Wednesday, July 16, 2014

She Bops; America Blushes

OK, so she's "bopping." What's the big deal? Wait. You mean to tell me she's talking about ... ?


And so, Cyndi Lauper joined the ranks of the Everly Brothers ("All I Have To Do Is Dream"), the Temptations ("Just My Imagination"), Neil Diamond ("Solitary Man"), and Billy Idol ("Dancing With Myself"), and recorded a hit song about ... that funny thing people do.
We-hell, I see them every night in tight blue jeans
In the pages of a blue boy magazine
Hey I've been thinking of a new sensation
I'm picking up a good vibration
Oop she bop

Do I wanna go out with a lion's roar
Huh, yeah, I wanna go south and get me some more
Hey, they say that a stitch in time saves nine
They say I better stop or I'll go blind
Oop she bop she bop

She bop, he bop, a-we bop
I bop, you bop, a-they bop
Be bop, be bop a-lu bop
I don't even understand
She bop, he bop, a-we bop
I bop, you bop, a-they bop
Be bop, be bop a-lu she bop

Hey, hey, they say I better get a chaperon
Because I can't stop messin' with the danger zone
No, I won't worry, and I won't fret
Ain't no law against it yet
But Cyndi, what are you fretting about? I mean, you wouldn't do anything that could possibly be considered illegal now would you? You're such a good little girl, aren't you? Come here schnoockums, lemme pinch your cheek, lemme pinch your cheek.

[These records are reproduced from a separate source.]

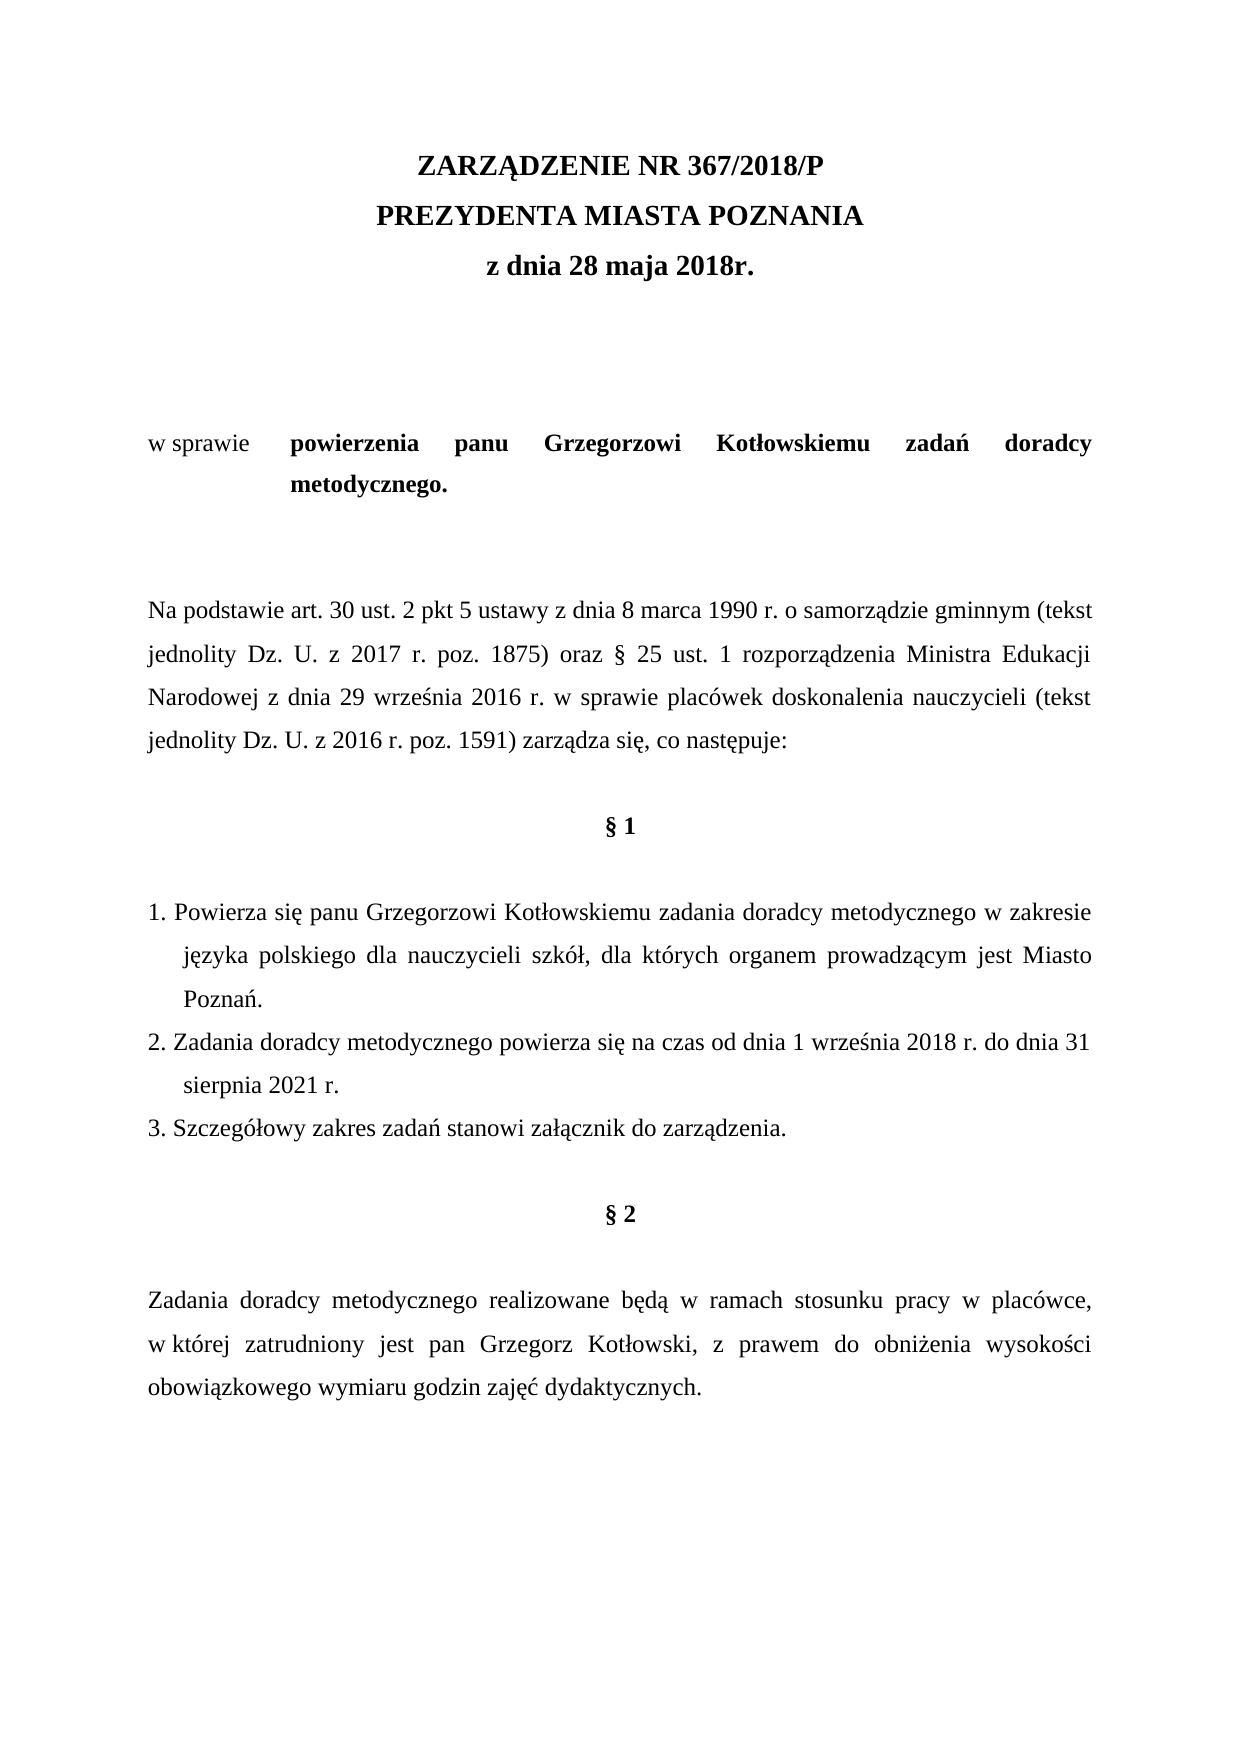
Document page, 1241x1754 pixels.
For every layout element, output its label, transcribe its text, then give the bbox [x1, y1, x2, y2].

text Na podstawie art. 30 ust. 2 pkt 5 ustawy z dnia 8 marca 1990 r. o samorządzie gminnym (tekst jednolity Dz. U. z 2017 r. poz. 1875) oraz § 25 ust. 1 rozporządzenia Ministra Edukacji Narodowej z dnia 29 września 2016 r. w sprawie placówek doskonalenia nauczycieli (tekst jednolity Dz. U. z 2016 r. poz. 1591) zarządza się, co następuje: [148, 596, 1093, 754]
subtitle PREZYDENTA MIASTA POZNANIA [148, 198, 1093, 231]
text § 2 [148, 1199, 1093, 1228]
text § 1 [148, 811, 1093, 840]
text 2. Zadania doradcy metodycznego powierza się na czas od dnia 1 września 2018 r. do dnia 31 sierpnia 2021 r. [148, 1027, 1093, 1099]
table_header powierzenia panu Grzegorzowi Kotłowskiemu zadań doradcy metodycznego. [279, 428, 1104, 509]
text 1. Powierza się panu Grzegorzowi Kotłowskiemu zadania doradcy metodycznego w zakresie języka polskiego dla nauczycieli szkół, dla których organem prowadzącym jest Miasto Poznań. [148, 897, 1093, 1012]
subtitle ZARZĄDZENIE NR [148, 148, 1093, 181]
text 3. Szczegółowy zakres zadań stanowi załącznik do zarządzenia. [148, 1113, 1093, 1142]
table_header w sprawie [136, 428, 279, 509]
text Zadania doradcy metodycznego realizowane będą w ramach stosunku pracy w placówce, w której zatrudniony jest pan Grzegorz Kotłowski, z prawem do obniżenia wysokości obowiązkowego wymiaru godzin zajęć dydaktycznych. [148, 1286, 1093, 1401]
text z dnia 28 maja 2018r. [148, 248, 1093, 282]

"She Bop" is one of those songs that, like the Kinks' "Lola," is just subtle enough, casual listeners might hear it on the radio for years and never quite catch on. Cyndi never comes right out and says, "Hel-lo! I'm talking about masturbation people!" She's a clever one, she is. "I'm picking up a good vibration"? Well, you know, the Beach Boys, those paragons of good Christian white American values, had that song called "Good Vibrations," and the Beach Boys wouldn't sing about masturbation, would they? "I can't stop messin' with the danger zone"? Oh, so now you're gonna tell me Kenny Loggins was talking about masturbation too? Ah, but once it is explained, the listener can never go back again. I love the cosmic shrug of "I don't even understand." Why do people do this? Why do people like doing this? Why are people afraid to talk about doing this? What does it all mean???

I'm not sure the song would really be all that great if it weren't for the chorus. The rest of the single kind of sounds like a slightly uninspired Devo rip-off. But that chorus! I particularly challenge you not to bop your head along when she gets to that little turnaround section of "I don't even understand." I actually prefer the album version over both the single mix and the video remix, but as long as they keep that chorus in there, they can't really foul this one up. Also, according to Wikipedia, "she recorded the song topless in a dark room and tickled herself under her arms." Well, as long as she didn't tickle herself anywhere else.

Anyway, if sheltered '80s listeners hadn't figure out the song's true topic from the lyrics alone, I think the video would have removed any remaining ambiguity. In a world of fast-food automatons, Cyndi steams up the windows of an automobile while thumbing through a copy of Beefcake magazine. Then she imagines she's a contestant on "Uncle Siggy's Masterbingo" (Uncle Siggy apparently being Sigmund Freud). Then she rides a motorcycle into a cartoon world where she finds herself at a gas station with "self service" (wink wink). Finally, there's the showstopping closer, where after a shameful trial, she finds herself banished to a '30s movie set, wearing sunglasses (because she's "gone blind," nudge nudge). Ah, but from offstage, someone throws her a hat and a cane, and she launches into a terrifically choreographed Busby Berkeley dance routine up an endless staircase! I don't even understand.

1 comment:

Anonymous said...

I found this post through Google and just wanted to say that I'm pretty sure there is at least one or two Brian Wilson songs about masturbation, if not, well I know there is one about getting an enema.